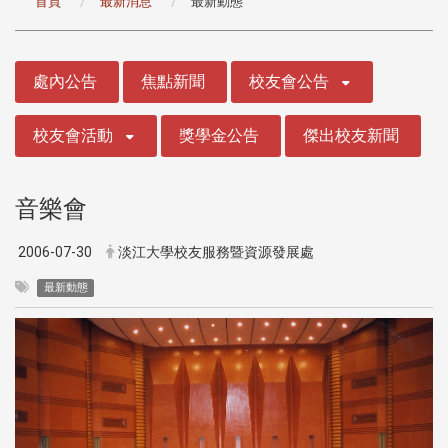
首頁
最新消息
最新動態
:::
處內公告
焦點新聞
校友會公告
校友會活動
獎學金公告
傑出校友新聞
音樂會
2006-07-30
淡江大學校友服務暨資源發展處
最新動態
----
WHAT THIS TASK INVOLVES: Make an exact reproduction of the listing above, without any pictures.

TASK RESPONSE:
首頁
最新消息
最新動態
:::
處內公告
焦點新聞
校友會公告
校友會活動
獎學金公告
傑出校友新聞
音樂會
2006-07-30
淡江大學校友服務暨資源發展處
最新動態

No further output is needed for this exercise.